Task objective -
The records that follow should be copied out exactly, pictures excluded.

Dataset entries

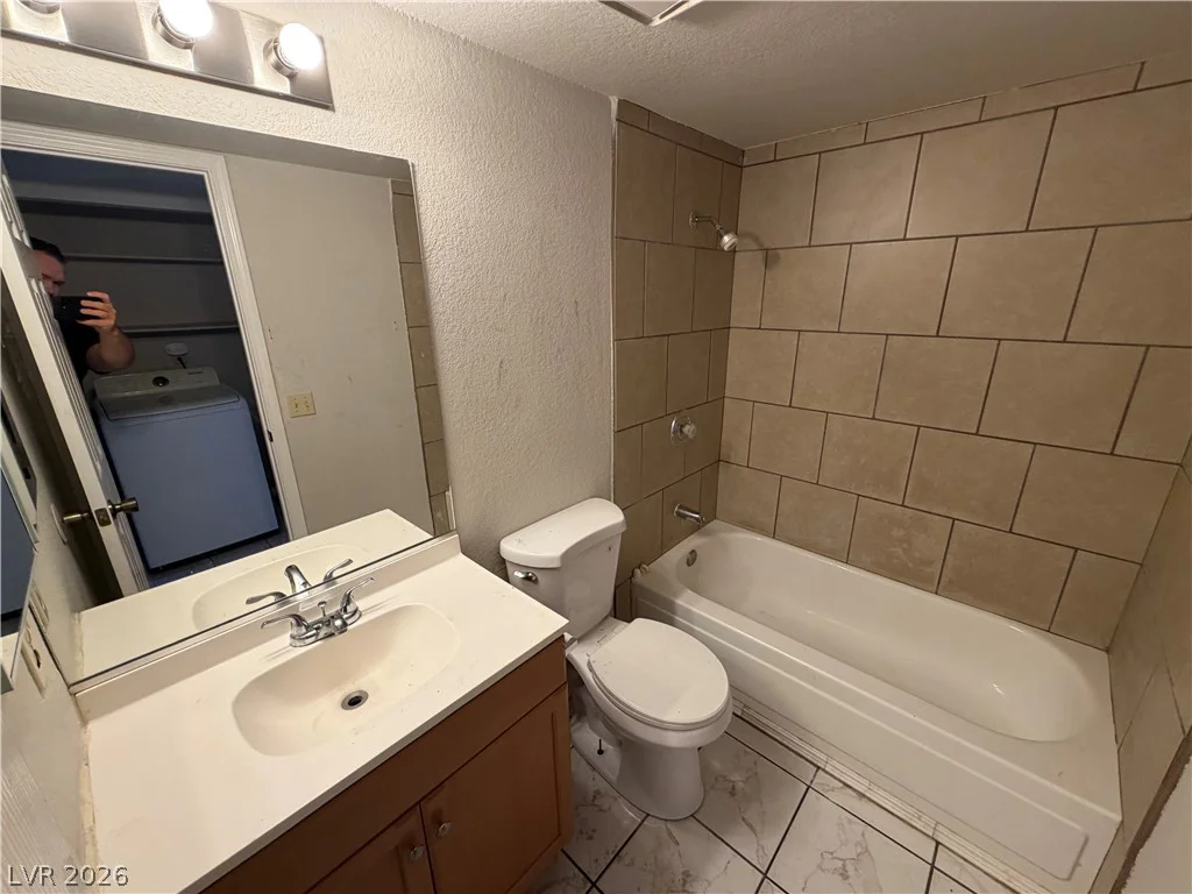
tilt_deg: -18.1
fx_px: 482
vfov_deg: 85.7
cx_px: 596
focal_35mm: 14
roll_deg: +0.9
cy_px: 447
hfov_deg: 102.1
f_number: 2.2
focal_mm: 2.22
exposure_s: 1/120
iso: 200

Response area -
tilt_deg: -18.1
fx_px: 482
vfov_deg: 85.7
cx_px: 596
focal_35mm: 14
roll_deg: +0.9
cy_px: 447
hfov_deg: 102.1
f_number: 2.2
focal_mm: 2.22
exposure_s: 1/120
iso: 200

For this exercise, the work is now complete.